How to merge consecutive ops/schedules?

For example, if one was to create a conv2d op followed by a max pool op, what is the best way to optimize and combine the schedules for these two ops?

Optimizing each schedule is easy, as you can just call the relevant scheduler from topi. However, after each op is scheduled, what is the canonical way to merge these ops? I assume the process would be similar to however a graph is imported and scheduled, but I’m not sure where in the source code that process is happening.

In general, this process can be arbitrarily difficult as fused operators must be careful not to violate data dependencies between intermediate results. For well-defined cases, like fusing batchnorm and relu (elementwise operators) into convolution, this is done automatically at the graph level. The TVM IR provides primitives like compute_inline which will roll elementwise computation at the output into the current operator.

Fusing injective/elementwise ops makes sense to me. It seems my question wasn’t very clear, so I’ve attached some code below. I’m trying to schedule a conv and pool op consecutively. Atm, I have two separate schedules for each, how do I combine the two schedules into one so that I can pass it into tvm.lower?

    # conv
    output = topi.nn.conv2d(data, kernel, strides=stride, padding=padding, dilation=1, layout=layout)
    output = topi.add(output, bias)
    output = topi.nn.relu(output)
    s_c = topi.generic.nn.schedule_conv2d_nhwc(output)
    
    # pooling
    conv_out = tvm.placeholder(output.shape, dtype=dtype, name='conv_out')
    pool_out = topi.nn.pool(conv_out, (2,2), (1,1), (0,0,0,0), 'max')
    s_p = topi.generic.nn.schedule_pool(pool_out, layout='NHWC')

I’m currently prototyping for a new HW backend, so I want to be able to schedule and lower an arbitrary set of ops before moving on to running an entire graph. I’m operating under the assumption that importing a graph from ONNX/Mxnet/etc. follows a similar process to the one outlined here; (1) optimize and schedule individual ops like conv and pool + elementwise, (2) combine those optimized ops into a unified schedule for runtime.

This assumption requires that some method be used to traverse individually optimized ops/schedules to combine them into a final, runtime schedule. How would I go about manually creating that final schedule? or are these assumptions incorrect?

What is the difference between “an entire graph” vs. an “arbitrary set of ops?” A graph contain as few operators as you would like. Why is combining two schedules together a strict requirement for hardware prototyping?

Note that in general fusing operators with more complicated producer-consumer dependencies will come at the cost of increased synchronization and/or hardware support for synchronization.

Thanks for your quick responses, eqy. To clarify, when I say “running an entire graph”, I mean the full process of importing a trained model that may contain a variety of ops. This is as opposed to quickly instantiating those individual ops for testing purposes.
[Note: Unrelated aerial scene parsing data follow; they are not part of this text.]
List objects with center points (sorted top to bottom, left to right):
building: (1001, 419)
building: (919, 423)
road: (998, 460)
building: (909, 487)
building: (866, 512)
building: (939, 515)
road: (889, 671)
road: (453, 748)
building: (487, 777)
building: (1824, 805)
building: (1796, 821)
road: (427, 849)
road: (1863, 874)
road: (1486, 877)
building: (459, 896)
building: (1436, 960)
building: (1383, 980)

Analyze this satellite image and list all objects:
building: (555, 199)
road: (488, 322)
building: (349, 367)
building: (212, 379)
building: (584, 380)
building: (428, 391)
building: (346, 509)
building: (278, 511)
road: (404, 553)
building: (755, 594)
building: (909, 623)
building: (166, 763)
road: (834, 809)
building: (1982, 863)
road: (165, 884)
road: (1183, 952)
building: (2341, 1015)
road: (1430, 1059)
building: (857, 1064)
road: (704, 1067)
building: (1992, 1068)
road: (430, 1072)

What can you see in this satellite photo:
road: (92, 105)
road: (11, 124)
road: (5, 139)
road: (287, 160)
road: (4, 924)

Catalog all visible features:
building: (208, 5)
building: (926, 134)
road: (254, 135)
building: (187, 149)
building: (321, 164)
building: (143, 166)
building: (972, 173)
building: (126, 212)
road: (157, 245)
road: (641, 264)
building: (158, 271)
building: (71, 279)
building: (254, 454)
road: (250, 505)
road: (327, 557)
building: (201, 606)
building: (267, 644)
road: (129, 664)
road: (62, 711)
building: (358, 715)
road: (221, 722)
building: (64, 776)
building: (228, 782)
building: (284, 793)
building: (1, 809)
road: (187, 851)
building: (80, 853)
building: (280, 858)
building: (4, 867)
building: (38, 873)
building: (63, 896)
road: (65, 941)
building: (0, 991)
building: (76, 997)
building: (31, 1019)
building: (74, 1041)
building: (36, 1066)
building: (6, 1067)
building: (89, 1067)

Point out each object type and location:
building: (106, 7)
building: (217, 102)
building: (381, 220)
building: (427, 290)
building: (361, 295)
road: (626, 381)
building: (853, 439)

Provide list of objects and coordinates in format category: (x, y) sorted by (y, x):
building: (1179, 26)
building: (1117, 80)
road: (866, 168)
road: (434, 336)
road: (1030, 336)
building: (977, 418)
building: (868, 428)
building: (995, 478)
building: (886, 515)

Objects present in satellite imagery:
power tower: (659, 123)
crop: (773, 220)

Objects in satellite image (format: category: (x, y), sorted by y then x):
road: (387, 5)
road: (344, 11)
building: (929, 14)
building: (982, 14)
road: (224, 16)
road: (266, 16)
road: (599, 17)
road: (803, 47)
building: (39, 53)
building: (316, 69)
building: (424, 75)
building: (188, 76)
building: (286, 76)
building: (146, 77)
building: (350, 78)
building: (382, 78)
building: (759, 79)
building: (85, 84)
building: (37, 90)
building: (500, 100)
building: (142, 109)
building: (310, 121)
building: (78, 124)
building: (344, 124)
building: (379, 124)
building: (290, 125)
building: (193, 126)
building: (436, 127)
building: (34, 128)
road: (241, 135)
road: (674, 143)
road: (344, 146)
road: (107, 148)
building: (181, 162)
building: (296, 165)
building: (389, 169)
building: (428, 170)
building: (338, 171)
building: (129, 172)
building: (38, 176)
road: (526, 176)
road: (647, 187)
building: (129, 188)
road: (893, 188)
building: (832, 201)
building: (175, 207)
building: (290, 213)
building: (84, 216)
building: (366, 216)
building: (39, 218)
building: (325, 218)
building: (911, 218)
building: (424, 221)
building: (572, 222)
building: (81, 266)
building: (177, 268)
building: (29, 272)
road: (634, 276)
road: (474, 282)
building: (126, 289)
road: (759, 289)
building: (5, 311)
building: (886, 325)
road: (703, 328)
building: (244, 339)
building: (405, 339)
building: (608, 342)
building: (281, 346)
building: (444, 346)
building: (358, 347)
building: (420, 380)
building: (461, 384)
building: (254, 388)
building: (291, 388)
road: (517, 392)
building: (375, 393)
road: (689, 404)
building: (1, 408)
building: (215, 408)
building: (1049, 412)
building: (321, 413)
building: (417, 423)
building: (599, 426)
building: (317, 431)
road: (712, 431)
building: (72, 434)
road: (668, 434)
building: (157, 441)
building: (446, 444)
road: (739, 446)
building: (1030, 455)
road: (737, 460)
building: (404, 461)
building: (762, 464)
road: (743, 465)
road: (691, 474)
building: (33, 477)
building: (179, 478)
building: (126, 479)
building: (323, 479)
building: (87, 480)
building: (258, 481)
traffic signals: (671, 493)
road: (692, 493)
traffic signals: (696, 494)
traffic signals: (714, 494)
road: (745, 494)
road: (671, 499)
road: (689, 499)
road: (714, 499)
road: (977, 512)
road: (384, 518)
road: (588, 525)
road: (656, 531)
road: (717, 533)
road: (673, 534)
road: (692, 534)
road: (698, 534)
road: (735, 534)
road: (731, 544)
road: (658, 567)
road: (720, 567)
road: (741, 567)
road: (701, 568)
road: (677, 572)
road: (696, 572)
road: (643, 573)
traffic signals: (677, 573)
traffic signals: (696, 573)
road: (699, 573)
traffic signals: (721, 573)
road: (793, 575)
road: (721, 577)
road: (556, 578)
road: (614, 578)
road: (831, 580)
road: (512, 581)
In essence, I’d like to be able to simulate parts of what would be present in an end-to-end model. For example, a conv+bias+relu then average pool. I have been successful at scheduling and optimizing these separately, but would like to know the canonical way in which these separate ops are combined into one schedule.

Combining two arbitrary schedules allows for more granular investigation of the interaction between operators. Whenever crashes, poor performance, and incorrect results arise, the fine control over testing different combinations of ops/schedules could allow for narrowing in on where/why these behaviors occur.

You can just write a small program in Relay and run the normal fuser provided you have platform specific schedules on hand. When you stick multiple compute stages together in TVM you will need to pick a master schedule to schedule the combined TVM level sequence of operators. We do this for VTA for example (VTA has its own schedules which allow for fusion, etc.).

Oh I see, so instead of using TOPI directly for ops and schedules, I would let Relay do the heavy lifting behind the scenes. Is the tutorial at this link using the normal fuser that you’re referring to?